PROBLEM DESCRIPTION:
For the records below, reproduce exactly the line that contains "index dip: (197, 192)" and all subsequent lines, with nothing left out and nothing added.

Items from a data source:
----
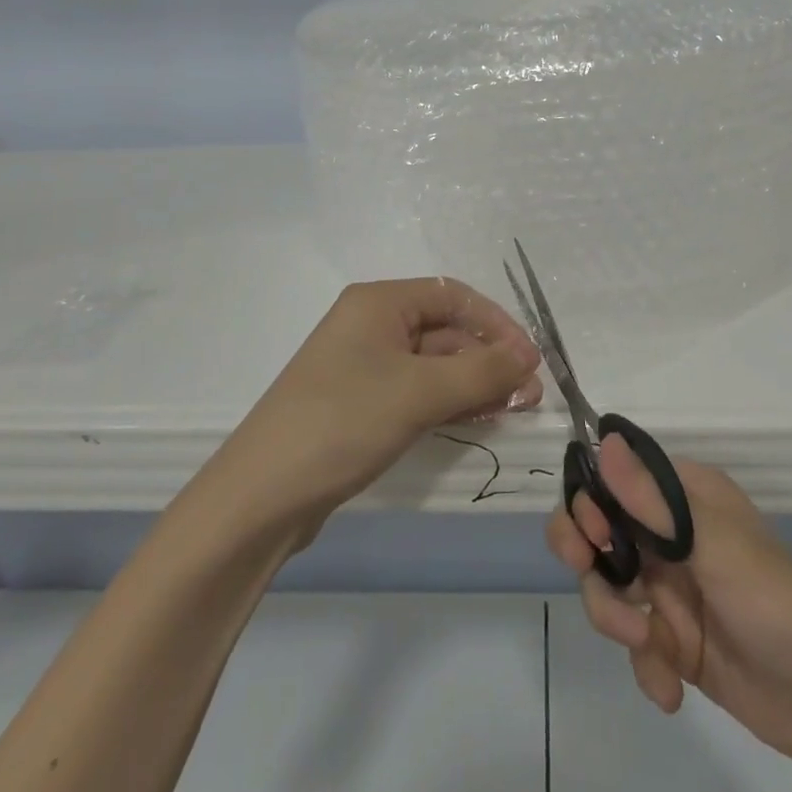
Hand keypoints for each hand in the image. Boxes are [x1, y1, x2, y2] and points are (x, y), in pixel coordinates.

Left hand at [219, 279, 542, 535]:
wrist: (262, 496)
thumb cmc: (343, 422)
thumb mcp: (419, 392)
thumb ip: (481, 371)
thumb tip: (528, 358)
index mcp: (378, 302)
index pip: (453, 296)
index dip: (496, 323)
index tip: (530, 359)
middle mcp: (371, 326)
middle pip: (445, 330)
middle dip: (489, 357)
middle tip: (529, 394)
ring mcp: (364, 367)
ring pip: (434, 365)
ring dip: (475, 382)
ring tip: (515, 409)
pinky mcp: (360, 405)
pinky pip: (417, 392)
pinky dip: (450, 402)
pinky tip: (479, 419)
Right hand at [547, 440, 791, 775]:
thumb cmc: (775, 601)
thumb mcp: (714, 544)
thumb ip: (653, 501)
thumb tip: (604, 441)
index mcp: (682, 497)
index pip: (615, 477)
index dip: (590, 499)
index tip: (592, 532)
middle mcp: (669, 534)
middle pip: (597, 528)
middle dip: (585, 554)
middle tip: (587, 570)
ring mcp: (669, 588)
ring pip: (606, 585)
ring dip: (615, 617)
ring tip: (649, 646)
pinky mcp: (672, 640)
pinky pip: (632, 641)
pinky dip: (644, 665)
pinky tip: (670, 688)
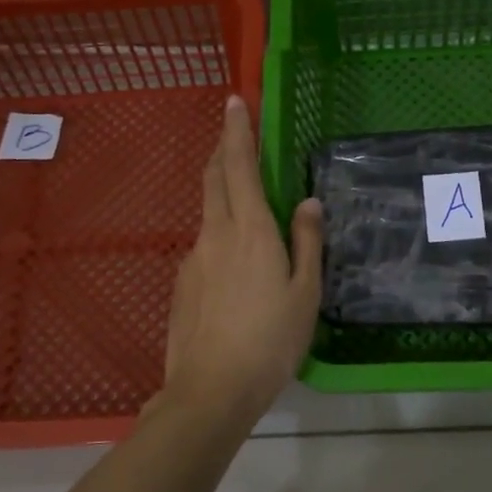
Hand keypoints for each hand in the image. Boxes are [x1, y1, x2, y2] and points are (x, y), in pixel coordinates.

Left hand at [157, 96, 322, 424]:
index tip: (233, 101)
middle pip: (214, 179)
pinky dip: (220, 234)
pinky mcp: (183, 284)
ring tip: (245, 203)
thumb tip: (308, 202)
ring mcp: (193, 259)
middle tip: (234, 135)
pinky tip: (236, 267)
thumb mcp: (305, 293)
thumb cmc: (270, 341)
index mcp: (250, 231)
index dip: (236, 131)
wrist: (210, 391)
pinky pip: (204, 245)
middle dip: (223, 150)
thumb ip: (307, 242)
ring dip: (221, 192)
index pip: (238, 166)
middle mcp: (215, 234)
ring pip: (208, 212)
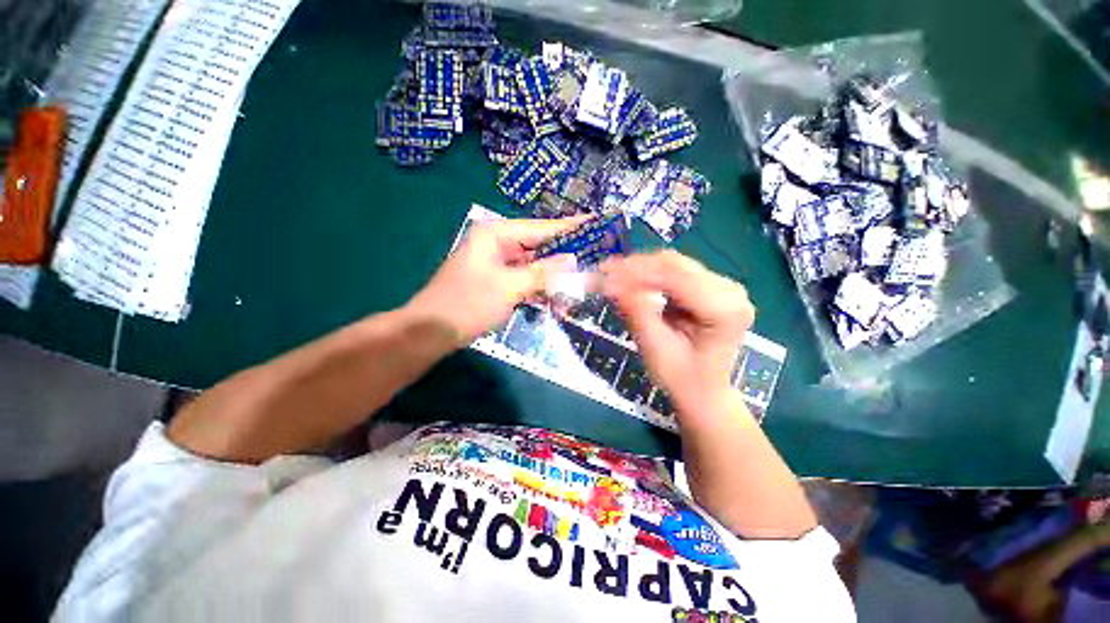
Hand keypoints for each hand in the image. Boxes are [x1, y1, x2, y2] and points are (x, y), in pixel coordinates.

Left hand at [406, 217, 582, 345]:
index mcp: (497, 234)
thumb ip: (543, 273)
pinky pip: (527, 282)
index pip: (542, 228)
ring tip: (578, 293)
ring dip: (554, 282)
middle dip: (565, 262)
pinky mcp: (499, 282)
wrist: (432, 332)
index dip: (570, 228)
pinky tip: (557, 304)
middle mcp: (499, 244)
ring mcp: (499, 264)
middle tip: (594, 265)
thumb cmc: (468, 303)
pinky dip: (540, 292)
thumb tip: (573, 260)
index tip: (597, 225)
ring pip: (536, 268)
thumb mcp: (509, 287)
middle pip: (541, 248)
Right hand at [600, 251, 754, 414]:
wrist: (702, 389)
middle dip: (635, 267)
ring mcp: (722, 285)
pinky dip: (648, 273)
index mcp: (725, 310)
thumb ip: (637, 311)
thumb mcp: (655, 347)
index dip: (637, 273)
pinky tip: (629, 278)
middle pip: (675, 265)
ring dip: (639, 268)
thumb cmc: (681, 378)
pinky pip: (674, 270)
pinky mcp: (709, 285)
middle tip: (603, 272)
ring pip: (672, 263)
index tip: (605, 273)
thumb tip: (611, 282)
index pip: (676, 278)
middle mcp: (730, 291)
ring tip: (611, 274)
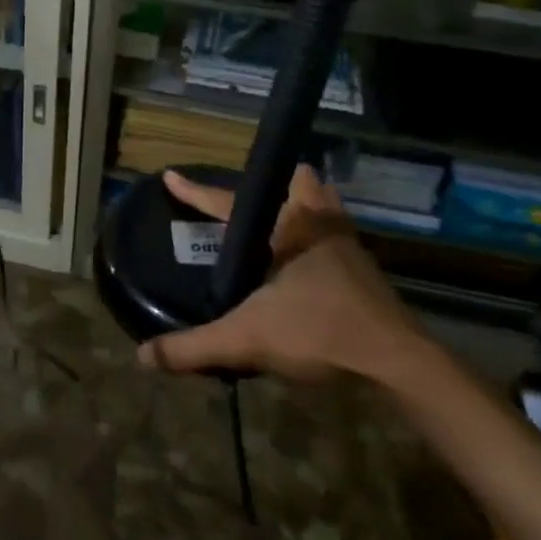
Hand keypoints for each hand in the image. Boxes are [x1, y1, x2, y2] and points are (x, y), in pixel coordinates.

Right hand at [138, 166, 428, 383]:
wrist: (396, 363)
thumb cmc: (320, 332)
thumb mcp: (246, 339)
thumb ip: (194, 347)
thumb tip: (144, 356)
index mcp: (289, 228)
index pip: (229, 203)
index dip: (197, 192)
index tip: (172, 176)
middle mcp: (320, 226)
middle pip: (300, 186)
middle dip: (278, 183)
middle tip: (252, 197)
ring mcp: (348, 248)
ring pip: (326, 209)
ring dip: (306, 206)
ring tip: (283, 217)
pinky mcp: (366, 273)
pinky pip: (336, 238)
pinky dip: (320, 237)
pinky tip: (309, 263)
----
SOLUTION TO THE EXERCISE:
index dip: (197, 192)
index tip: (172, 176)
middle mcp: (320, 226)
middle pip: (300, 186)
middle dip: (278, 183)
middle tip: (252, 197)
ring mcp: (348, 248)
ring pip: (326, 209)
ring dip: (306, 206)
ring tip: (283, 217)
pinky mcp: (366, 273)
pinky pip: (336, 238)
pinky dip: (320, 237)
pinky tip: (309, 263)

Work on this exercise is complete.